About this task
Search the data for "published" and copy every matching line.

Plain-text document sources

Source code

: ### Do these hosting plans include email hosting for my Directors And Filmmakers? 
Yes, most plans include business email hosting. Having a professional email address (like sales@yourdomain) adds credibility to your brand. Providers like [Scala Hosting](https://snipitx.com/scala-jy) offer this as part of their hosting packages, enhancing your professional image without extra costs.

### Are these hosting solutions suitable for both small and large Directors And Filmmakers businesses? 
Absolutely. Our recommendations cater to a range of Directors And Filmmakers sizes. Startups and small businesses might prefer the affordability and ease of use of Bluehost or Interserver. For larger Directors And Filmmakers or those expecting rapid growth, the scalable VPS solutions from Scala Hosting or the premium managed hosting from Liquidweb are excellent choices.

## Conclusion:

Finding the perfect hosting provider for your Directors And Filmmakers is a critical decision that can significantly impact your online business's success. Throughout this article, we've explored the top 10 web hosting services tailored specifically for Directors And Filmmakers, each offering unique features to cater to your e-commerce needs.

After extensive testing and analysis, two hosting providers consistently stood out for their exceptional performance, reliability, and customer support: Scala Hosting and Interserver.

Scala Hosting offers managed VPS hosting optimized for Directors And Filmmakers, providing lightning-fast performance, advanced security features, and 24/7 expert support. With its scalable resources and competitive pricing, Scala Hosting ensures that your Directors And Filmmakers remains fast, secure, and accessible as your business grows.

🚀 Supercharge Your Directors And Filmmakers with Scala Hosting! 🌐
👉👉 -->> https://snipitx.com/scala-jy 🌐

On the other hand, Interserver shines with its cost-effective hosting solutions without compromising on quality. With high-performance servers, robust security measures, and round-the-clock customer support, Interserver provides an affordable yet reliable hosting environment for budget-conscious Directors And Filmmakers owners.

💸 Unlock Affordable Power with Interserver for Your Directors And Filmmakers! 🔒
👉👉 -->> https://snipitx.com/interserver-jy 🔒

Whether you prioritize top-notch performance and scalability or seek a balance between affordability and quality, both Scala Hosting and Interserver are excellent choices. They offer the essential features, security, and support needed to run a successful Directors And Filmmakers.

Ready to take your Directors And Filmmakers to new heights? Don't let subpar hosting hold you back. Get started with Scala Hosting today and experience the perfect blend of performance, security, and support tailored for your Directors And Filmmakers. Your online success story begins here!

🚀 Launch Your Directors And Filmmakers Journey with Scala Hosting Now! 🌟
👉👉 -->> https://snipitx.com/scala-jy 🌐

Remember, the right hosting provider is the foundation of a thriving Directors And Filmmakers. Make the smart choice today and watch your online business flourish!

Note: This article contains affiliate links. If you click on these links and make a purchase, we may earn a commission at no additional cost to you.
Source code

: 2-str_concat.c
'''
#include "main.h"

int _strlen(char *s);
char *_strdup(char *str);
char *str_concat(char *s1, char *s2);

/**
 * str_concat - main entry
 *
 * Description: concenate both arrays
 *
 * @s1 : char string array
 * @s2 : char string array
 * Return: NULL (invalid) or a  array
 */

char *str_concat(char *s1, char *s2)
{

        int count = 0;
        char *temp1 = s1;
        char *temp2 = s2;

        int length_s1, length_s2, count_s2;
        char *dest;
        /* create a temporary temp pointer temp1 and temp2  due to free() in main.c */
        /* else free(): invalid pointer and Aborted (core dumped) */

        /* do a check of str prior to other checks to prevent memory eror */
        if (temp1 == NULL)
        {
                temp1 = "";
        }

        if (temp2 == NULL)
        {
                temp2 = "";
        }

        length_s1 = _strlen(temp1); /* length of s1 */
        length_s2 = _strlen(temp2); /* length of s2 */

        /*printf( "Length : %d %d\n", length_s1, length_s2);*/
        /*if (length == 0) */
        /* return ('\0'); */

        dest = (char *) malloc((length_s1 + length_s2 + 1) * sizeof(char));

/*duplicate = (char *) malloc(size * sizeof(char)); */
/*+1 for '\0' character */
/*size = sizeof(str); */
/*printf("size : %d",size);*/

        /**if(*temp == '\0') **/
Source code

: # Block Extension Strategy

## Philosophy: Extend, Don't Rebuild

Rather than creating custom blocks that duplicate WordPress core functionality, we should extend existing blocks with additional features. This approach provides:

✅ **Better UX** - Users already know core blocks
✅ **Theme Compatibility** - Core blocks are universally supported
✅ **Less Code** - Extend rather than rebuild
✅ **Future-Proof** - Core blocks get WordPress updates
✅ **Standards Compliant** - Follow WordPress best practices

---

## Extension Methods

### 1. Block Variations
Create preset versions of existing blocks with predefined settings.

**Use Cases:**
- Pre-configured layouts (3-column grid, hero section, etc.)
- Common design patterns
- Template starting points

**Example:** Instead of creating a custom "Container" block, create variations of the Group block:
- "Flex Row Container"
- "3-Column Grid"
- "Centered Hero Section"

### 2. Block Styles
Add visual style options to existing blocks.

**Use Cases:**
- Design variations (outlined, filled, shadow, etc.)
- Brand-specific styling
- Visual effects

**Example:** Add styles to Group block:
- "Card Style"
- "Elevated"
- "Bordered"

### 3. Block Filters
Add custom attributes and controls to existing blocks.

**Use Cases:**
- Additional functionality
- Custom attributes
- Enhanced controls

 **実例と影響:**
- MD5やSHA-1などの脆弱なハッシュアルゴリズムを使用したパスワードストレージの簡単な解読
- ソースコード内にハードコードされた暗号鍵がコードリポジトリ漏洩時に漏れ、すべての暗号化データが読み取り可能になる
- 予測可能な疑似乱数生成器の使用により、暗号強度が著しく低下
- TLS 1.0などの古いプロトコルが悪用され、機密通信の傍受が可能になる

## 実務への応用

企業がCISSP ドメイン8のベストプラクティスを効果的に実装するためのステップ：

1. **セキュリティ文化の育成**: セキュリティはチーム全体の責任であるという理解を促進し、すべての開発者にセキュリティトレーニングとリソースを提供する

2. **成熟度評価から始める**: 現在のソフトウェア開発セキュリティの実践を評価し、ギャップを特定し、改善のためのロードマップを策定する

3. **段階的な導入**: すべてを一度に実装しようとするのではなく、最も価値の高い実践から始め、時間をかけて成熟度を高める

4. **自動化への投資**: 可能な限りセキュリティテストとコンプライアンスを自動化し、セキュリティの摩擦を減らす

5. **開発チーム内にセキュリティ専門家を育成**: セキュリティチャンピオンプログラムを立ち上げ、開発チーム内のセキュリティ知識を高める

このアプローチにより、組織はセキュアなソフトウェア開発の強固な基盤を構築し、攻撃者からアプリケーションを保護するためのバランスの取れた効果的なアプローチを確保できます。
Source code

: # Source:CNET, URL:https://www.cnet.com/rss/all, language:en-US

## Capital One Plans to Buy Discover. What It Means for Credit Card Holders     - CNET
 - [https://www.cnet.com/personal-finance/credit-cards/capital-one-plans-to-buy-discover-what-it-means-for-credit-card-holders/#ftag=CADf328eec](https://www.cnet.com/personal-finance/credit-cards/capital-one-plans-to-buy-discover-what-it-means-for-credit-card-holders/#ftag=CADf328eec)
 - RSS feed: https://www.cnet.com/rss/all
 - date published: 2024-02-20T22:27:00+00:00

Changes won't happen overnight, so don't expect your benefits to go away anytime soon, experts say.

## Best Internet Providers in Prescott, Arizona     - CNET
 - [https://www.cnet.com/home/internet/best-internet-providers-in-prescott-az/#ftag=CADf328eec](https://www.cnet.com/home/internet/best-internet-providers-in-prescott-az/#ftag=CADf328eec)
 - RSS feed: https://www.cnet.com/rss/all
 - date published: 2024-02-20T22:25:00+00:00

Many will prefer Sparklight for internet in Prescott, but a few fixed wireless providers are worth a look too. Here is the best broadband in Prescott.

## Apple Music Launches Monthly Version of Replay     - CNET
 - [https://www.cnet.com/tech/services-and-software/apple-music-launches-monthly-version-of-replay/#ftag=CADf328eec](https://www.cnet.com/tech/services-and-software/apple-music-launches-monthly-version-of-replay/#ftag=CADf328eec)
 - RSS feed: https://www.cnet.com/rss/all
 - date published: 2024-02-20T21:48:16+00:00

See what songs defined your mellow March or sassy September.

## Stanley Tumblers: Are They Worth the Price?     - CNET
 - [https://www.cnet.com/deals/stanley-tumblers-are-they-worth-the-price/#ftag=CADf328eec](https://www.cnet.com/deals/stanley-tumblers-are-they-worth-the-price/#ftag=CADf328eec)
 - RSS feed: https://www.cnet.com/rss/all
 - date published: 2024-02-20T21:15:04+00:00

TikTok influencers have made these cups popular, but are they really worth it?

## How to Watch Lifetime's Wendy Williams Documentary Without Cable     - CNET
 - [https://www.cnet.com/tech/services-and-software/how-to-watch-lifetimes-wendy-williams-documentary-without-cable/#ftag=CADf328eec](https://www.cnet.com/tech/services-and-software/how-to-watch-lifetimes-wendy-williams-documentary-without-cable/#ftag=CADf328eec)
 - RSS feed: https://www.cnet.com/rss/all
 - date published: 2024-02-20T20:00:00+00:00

Exercise result
 - date published: 2024-02-20T22:27:00+00:00
 - date published: 2024-02-20T22:25:00+00:00
 - date published: 2024-02-20T21:48:16+00:00
 - date published: 2024-02-20T21:15:04+00:00
 - date published: 2024-02-20T20:00:00+00:00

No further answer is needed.